TASK DIRECTIONS >> Please output exactly the lines below, starting at the line that has "SCO-42, status: Done -> Blocked" and ending at the line that has "SCO-97, label: v2.0 -> v1.2", both included; leave out all pictures and include nothing else.

RECORD EXCERPTS >>

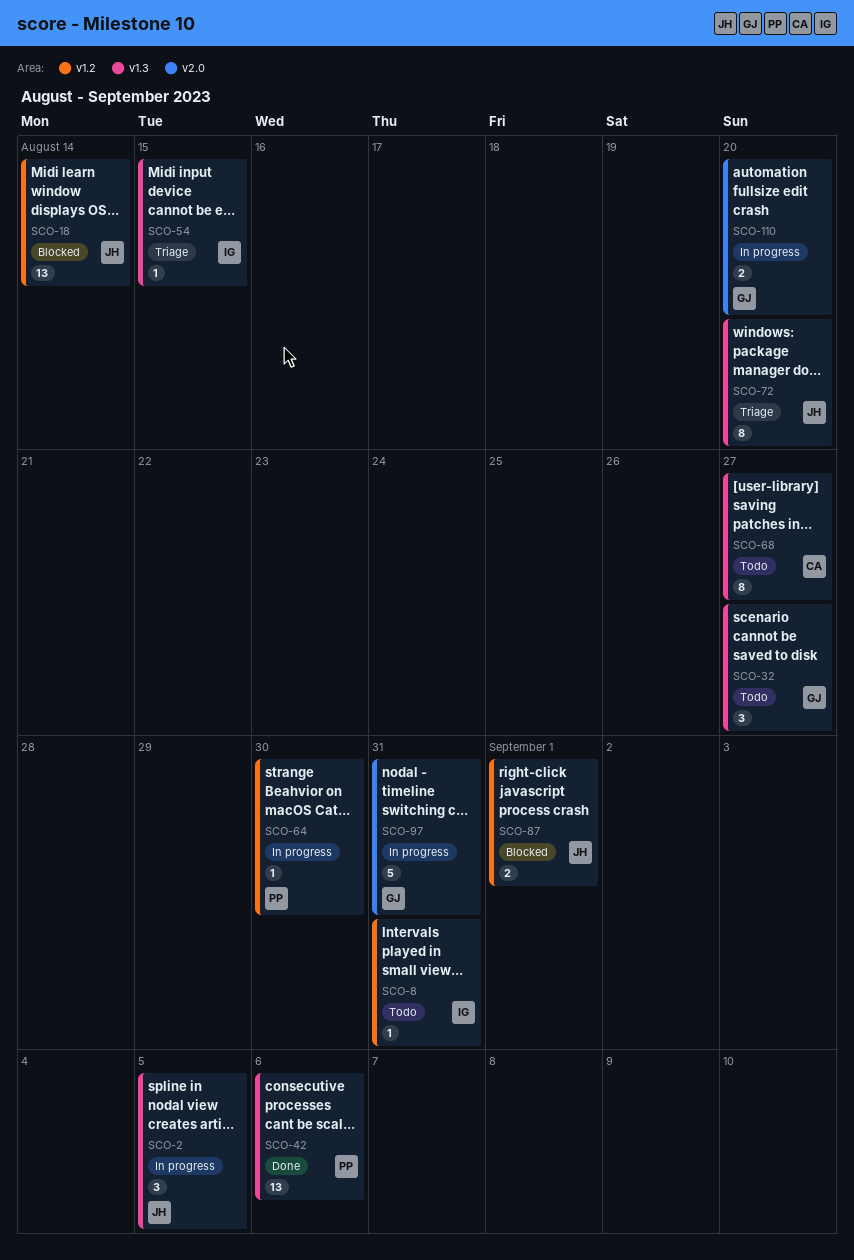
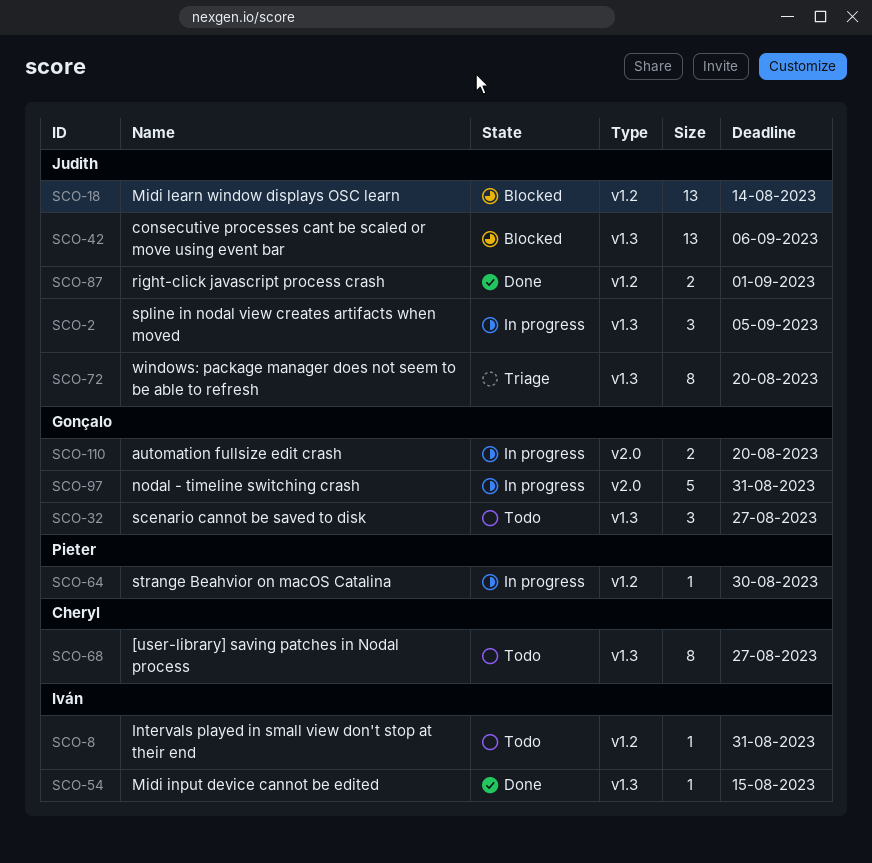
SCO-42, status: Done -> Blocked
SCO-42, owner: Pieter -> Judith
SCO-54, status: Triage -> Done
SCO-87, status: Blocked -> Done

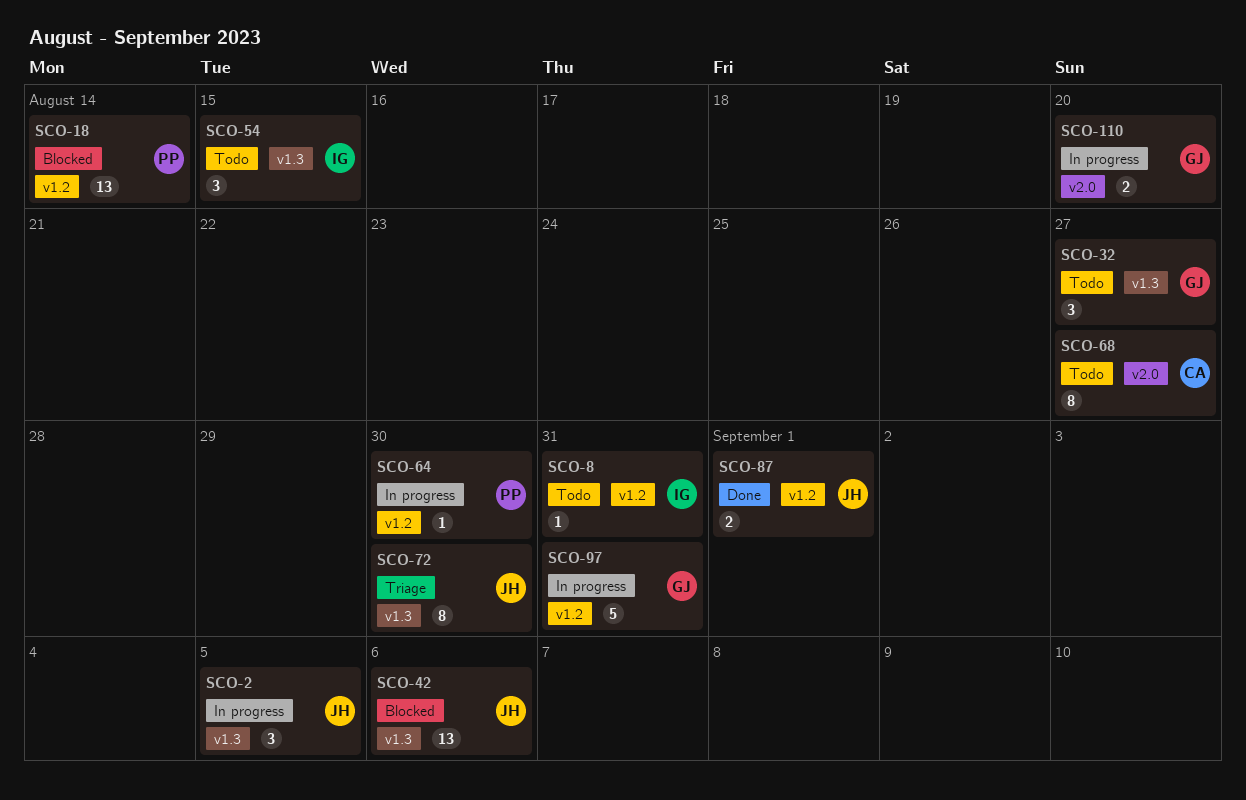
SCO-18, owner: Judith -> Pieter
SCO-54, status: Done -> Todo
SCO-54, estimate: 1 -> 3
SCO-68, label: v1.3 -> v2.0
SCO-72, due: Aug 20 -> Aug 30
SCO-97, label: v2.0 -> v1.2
* * *
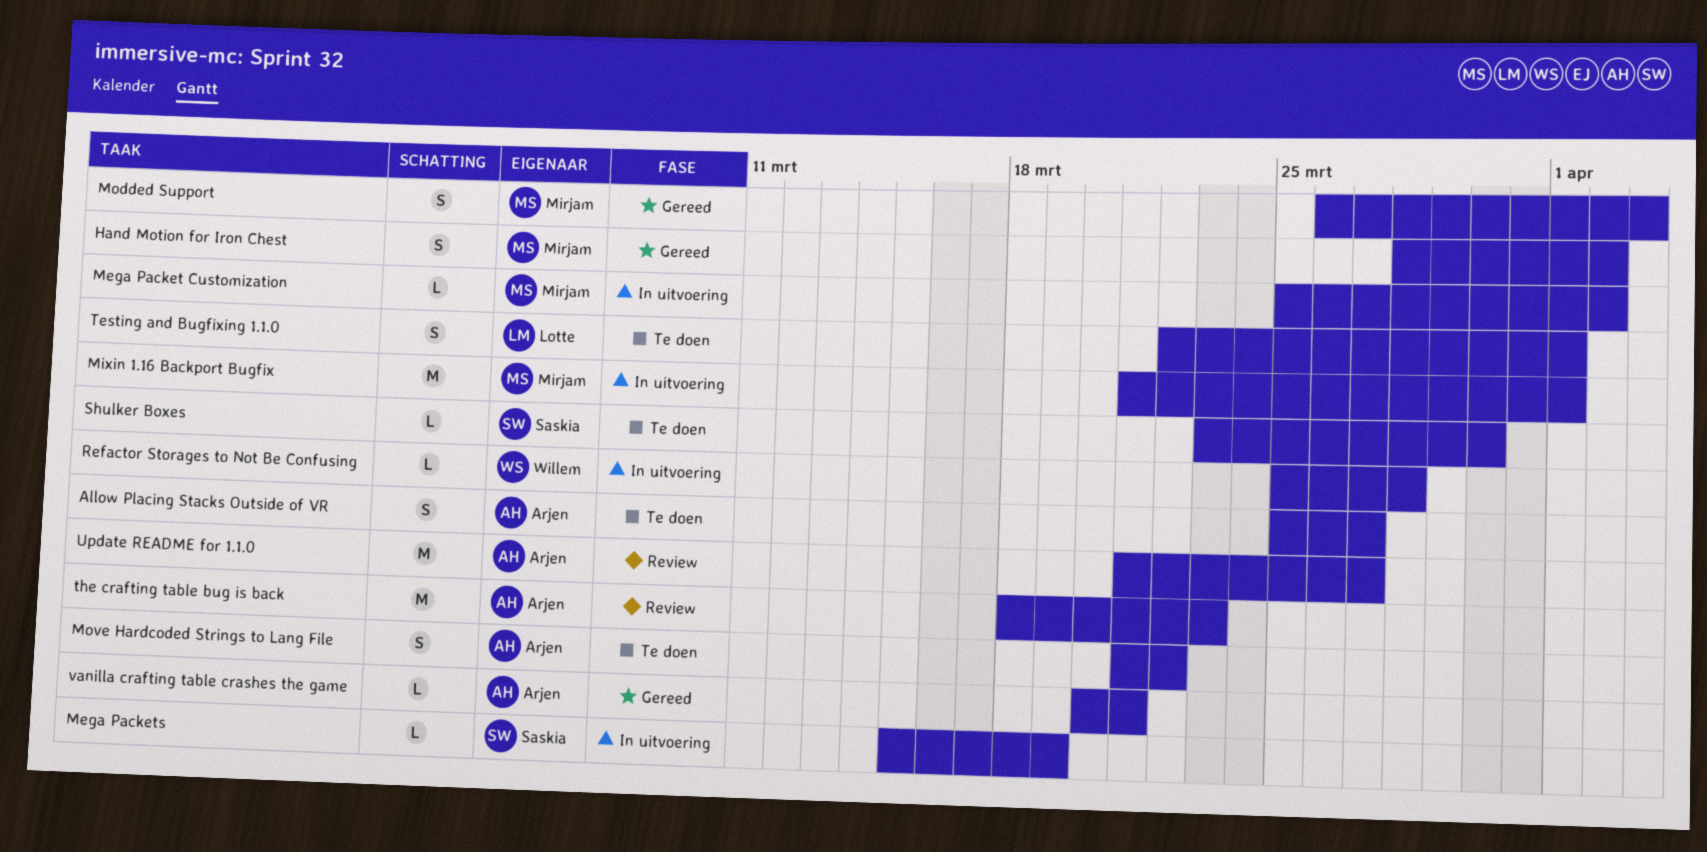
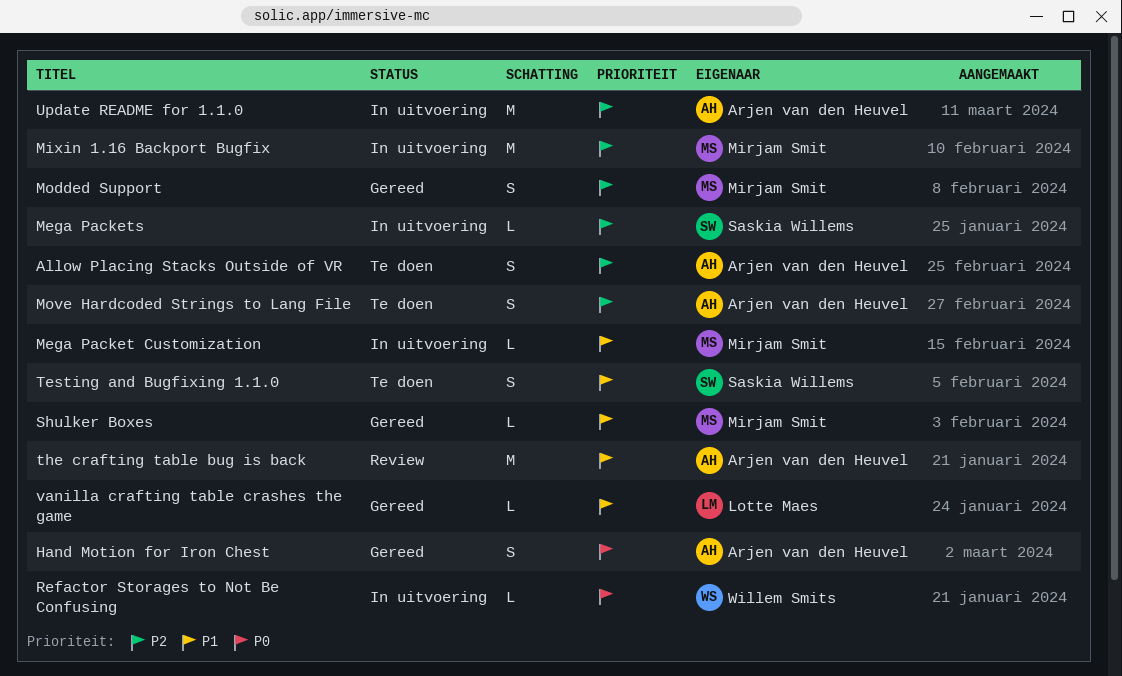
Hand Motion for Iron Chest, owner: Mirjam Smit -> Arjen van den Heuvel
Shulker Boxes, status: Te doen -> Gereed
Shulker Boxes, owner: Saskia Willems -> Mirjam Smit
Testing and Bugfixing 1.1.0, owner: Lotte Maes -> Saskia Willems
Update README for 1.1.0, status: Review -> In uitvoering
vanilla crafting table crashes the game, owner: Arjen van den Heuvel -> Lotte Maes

SOLUTION TO THE PROBLEM >>
SCO-42, status: Done -> Blocked
SCO-42, owner: Pieter -> Judith
SCO-54, status: Triage -> Done
SCO-87, status: Blocked -> Done

SCO-18, owner: Judith -> Pieter
SCO-54, status: Done -> Todo
SCO-54, estimate: 1 -> 3
SCO-68, label: v1.3 -> v2.0
SCO-72, due: Aug 20 -> Aug 30
SCO-97, label: v2.0 -> v1.2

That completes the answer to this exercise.